* Information given:
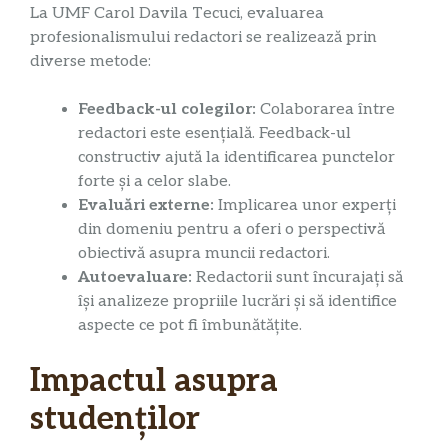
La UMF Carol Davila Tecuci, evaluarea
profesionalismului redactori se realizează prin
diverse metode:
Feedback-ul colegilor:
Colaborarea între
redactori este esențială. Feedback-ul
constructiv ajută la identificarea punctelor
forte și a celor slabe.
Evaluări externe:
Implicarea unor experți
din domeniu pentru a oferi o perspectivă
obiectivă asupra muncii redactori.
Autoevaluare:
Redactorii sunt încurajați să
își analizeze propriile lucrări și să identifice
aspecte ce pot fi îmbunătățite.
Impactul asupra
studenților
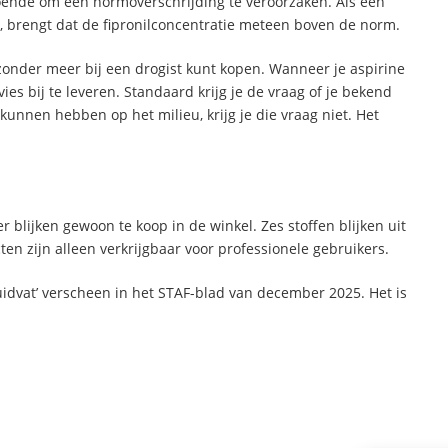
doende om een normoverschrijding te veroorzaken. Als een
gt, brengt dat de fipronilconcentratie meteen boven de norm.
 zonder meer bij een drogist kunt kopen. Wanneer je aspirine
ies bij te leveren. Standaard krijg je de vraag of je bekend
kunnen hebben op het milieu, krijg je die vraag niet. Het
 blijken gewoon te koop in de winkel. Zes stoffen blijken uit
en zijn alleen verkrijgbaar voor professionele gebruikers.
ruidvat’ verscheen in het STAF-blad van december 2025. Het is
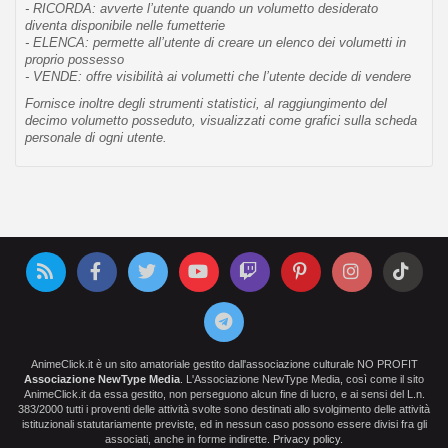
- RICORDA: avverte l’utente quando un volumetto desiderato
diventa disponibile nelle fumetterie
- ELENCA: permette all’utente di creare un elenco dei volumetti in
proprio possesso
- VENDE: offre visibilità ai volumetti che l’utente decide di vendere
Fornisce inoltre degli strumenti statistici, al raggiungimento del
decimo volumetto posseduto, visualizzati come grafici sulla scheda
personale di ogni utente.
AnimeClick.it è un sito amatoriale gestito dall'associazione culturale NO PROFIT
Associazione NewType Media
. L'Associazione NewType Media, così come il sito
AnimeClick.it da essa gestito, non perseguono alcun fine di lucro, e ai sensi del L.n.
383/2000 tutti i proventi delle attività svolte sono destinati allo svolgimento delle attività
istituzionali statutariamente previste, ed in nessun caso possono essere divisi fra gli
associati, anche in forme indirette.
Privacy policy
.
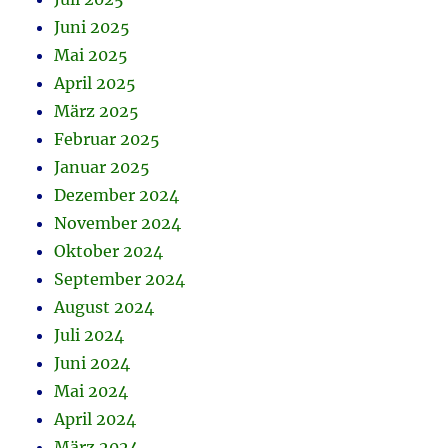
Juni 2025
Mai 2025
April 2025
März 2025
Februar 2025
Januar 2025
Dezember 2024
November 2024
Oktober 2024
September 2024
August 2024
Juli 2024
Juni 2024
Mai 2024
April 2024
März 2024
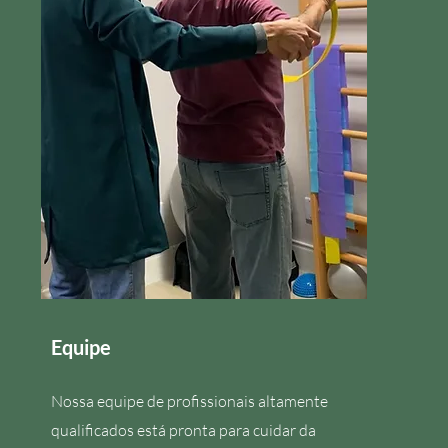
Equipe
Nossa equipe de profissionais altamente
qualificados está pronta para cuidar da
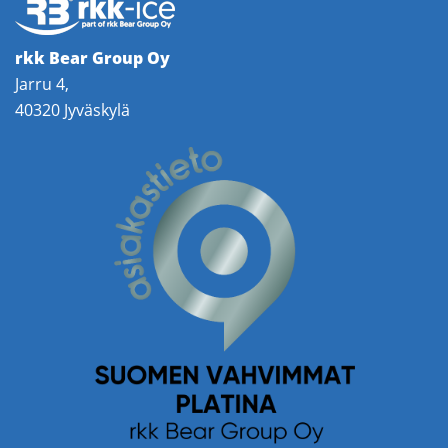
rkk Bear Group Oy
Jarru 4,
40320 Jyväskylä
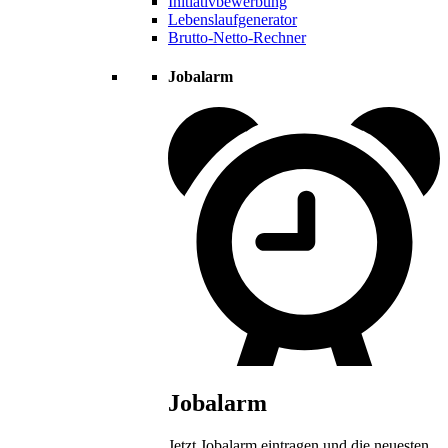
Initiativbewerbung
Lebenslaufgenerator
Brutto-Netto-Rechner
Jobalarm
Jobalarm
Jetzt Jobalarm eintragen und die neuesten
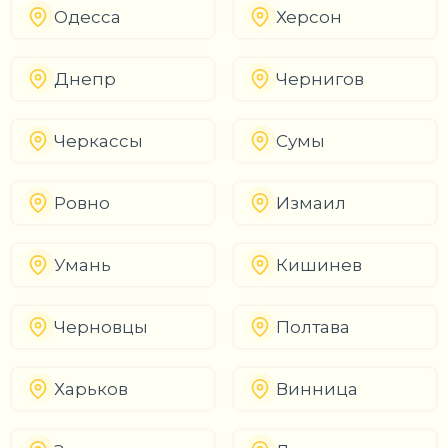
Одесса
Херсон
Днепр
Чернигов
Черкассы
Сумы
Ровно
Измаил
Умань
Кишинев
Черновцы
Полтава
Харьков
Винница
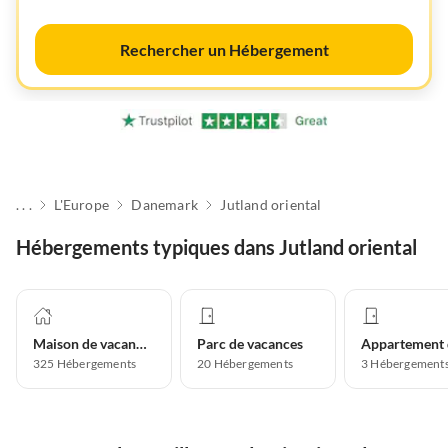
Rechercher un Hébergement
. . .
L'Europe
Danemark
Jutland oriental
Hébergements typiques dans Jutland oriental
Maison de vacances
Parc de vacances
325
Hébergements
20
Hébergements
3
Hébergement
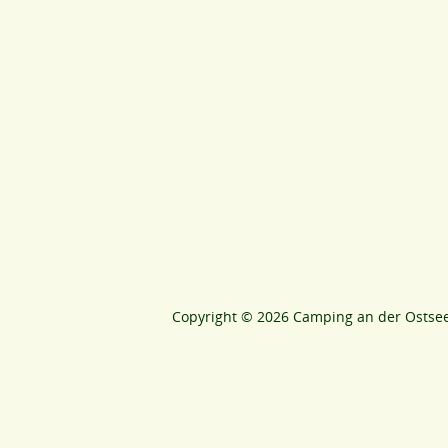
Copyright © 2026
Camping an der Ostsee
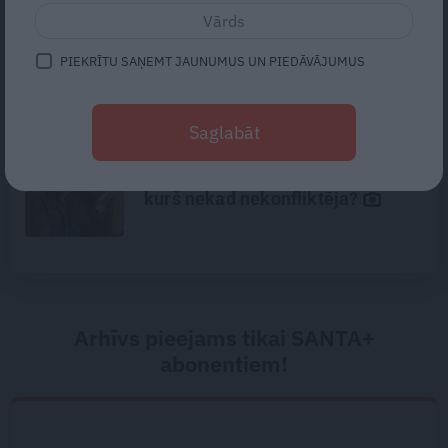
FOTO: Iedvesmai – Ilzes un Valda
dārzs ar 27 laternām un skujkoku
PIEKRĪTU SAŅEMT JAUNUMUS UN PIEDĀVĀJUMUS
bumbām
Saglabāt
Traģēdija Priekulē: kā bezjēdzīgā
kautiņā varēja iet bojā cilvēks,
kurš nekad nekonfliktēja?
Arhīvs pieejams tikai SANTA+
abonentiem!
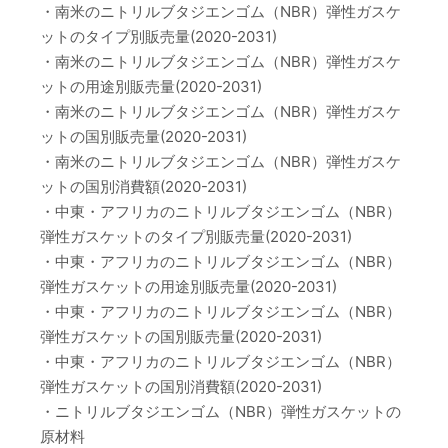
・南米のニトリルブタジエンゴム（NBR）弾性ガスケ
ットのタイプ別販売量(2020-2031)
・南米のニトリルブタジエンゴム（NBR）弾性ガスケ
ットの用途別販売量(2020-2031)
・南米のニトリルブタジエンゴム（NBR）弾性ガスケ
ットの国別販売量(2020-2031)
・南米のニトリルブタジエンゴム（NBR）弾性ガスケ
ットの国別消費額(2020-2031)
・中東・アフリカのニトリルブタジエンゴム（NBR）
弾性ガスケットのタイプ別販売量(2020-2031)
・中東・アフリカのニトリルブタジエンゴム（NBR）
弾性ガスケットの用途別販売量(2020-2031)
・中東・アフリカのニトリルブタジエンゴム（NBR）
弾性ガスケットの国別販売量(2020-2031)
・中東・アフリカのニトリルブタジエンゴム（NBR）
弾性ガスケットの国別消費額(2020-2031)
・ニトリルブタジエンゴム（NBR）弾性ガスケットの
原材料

--

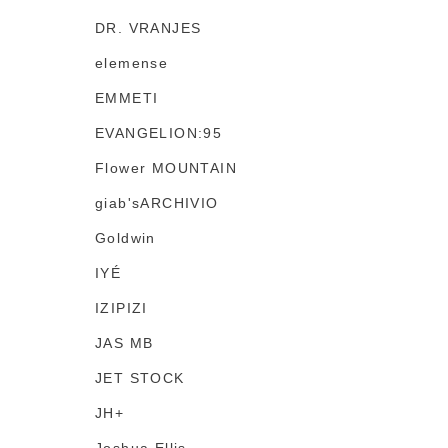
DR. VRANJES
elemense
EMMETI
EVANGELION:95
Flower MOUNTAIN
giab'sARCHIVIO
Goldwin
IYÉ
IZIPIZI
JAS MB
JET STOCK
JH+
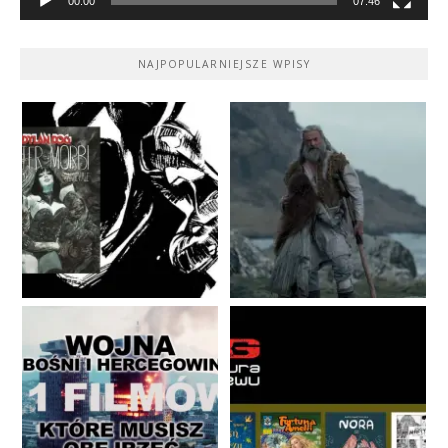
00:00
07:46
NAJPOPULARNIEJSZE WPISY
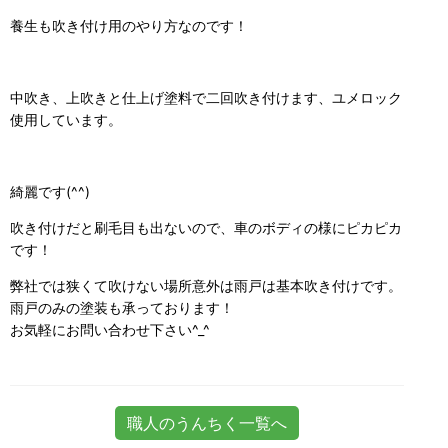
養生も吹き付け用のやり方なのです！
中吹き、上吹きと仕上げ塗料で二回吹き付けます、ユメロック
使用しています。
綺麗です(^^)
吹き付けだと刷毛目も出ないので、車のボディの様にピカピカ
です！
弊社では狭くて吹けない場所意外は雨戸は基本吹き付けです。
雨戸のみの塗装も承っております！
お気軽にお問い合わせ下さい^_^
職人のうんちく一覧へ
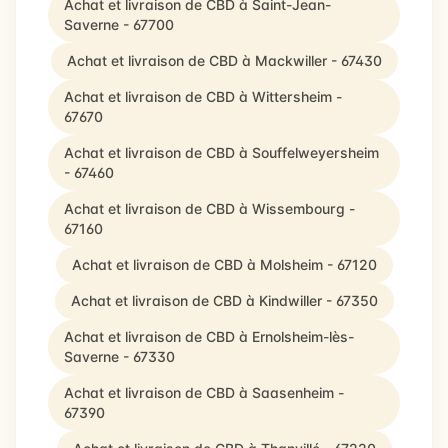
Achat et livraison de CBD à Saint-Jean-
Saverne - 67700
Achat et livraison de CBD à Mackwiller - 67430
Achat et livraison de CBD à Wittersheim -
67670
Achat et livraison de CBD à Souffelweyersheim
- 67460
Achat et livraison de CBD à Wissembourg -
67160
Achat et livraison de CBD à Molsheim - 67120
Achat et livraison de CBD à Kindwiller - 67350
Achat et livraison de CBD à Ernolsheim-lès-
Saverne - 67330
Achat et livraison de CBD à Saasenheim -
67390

* Task to complete: Give the lines from the rows as a Markdown table with two columns, Number and Record line, numbering each line and leaving out blank lines and the pictures. Begin at the line that contains "La UMF Carol Davila Tecuci, evaluarea" and stop after the line that contains "ruidvat’ verscheen in".

* Solution to this task:
| Number | Record line |
|---|---|
| 1 | La UMF Carol Davila Tecuci, evaluarea |
| 2 | profesionalismului redactori se realizează prin |
| 3 | diverse metode: |
| 4 | Feedback-ul colegilor: |
| 5 | Colaborarea între |
| 6 | redactori este esențială. Feedback-ul |
| 7 | constructiv ajută la identificarea punctelor |
| 8 | forte și a celor slabe. |
| 9 | Evaluări externe: |
| 10 | Implicarea unor experți |
| 11 | din domeniu pentru a oferi o perspectivă |
| 12 | obiectivă asupra muncii redactori. |
| 13 | Autoevaluare: |
| 14 | Redactorii sunt încurajați să |
| 15 | își analizeze propriile lucrări și să identifice |
| 16 | aspecte ce pot fi îmbunătățite. |
| 17 | Impactul asupra |
| 18 | studenților |
| 19 | doende om een normoverschrijding te veroorzaken. Als een |
| 20 | gt, brengt dat de fipronilconcentratie meteen boven de norm. |
| 21 |  zonder meer bij een drogist kunt kopen. Wanneer je aspirine |
| 22 | ies bij te leveren. Standaard krijg je de vraag of je bekend |
| 23 | kunnen hebben op het milieu, krijg je die vraag niet. Het |
| 24 |  blijken gewoon te koop in de winkel. Zes stoffen blijken uit |
| 25 | en zijn alleen verkrijgbaar voor professionele gebruikers. |
| 26 | ruidvat’ verscheen in het STAF-blad van december 2025. Het is |